Among the records, find the lines that hold the string "ssreflect" and return them.

▸ Source texts of formatted documents:
[Start of section]

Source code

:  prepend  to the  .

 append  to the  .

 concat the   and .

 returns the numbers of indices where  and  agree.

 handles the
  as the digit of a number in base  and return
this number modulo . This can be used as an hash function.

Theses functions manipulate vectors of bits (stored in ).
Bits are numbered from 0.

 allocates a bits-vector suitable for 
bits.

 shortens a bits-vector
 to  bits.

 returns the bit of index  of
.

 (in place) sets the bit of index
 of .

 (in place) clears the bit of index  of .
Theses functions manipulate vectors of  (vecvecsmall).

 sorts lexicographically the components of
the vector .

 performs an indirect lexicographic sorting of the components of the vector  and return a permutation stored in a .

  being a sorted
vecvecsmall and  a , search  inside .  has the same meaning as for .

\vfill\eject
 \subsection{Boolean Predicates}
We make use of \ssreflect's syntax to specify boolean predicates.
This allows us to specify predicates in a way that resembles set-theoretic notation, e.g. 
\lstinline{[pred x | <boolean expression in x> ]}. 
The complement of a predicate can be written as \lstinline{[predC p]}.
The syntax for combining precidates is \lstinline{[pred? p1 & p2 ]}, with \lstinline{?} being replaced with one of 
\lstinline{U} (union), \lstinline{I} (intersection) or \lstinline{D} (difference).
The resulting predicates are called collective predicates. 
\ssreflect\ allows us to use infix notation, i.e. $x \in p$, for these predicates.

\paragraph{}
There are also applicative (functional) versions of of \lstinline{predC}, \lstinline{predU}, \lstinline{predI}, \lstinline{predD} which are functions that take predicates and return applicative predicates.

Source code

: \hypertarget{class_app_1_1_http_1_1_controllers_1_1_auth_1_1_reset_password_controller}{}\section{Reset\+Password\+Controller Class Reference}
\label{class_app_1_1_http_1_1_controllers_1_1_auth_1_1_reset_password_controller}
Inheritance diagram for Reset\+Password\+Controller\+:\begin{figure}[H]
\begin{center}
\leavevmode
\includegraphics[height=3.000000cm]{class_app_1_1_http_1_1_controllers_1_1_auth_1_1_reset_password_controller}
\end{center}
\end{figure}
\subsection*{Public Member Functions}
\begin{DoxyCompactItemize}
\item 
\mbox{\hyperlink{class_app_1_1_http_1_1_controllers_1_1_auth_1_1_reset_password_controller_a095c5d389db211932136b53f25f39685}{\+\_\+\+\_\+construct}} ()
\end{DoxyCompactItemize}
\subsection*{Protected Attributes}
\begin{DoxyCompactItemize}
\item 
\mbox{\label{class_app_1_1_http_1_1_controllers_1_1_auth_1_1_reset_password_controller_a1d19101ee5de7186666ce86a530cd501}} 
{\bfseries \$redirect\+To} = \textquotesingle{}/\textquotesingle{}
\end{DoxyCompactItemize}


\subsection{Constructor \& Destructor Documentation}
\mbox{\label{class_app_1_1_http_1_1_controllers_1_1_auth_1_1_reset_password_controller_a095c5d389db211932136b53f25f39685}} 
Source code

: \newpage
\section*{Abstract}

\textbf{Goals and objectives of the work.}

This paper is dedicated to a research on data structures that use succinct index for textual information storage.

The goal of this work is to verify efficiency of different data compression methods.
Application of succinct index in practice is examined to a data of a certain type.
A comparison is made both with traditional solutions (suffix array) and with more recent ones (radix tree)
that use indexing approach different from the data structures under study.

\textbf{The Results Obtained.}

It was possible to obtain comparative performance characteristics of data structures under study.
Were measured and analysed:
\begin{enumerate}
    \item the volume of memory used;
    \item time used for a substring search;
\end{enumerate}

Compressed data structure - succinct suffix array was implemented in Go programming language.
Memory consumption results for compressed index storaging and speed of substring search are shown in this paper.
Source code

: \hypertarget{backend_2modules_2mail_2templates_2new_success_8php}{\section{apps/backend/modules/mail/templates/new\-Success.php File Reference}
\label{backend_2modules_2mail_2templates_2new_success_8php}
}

[End of section]

▸ Solution for this problem:
We make use of \ssreflect's syntax to specify boolean predicates.
\ssreflect\ allows us to use infix notation, i.e. $x \in p$, for these predicates.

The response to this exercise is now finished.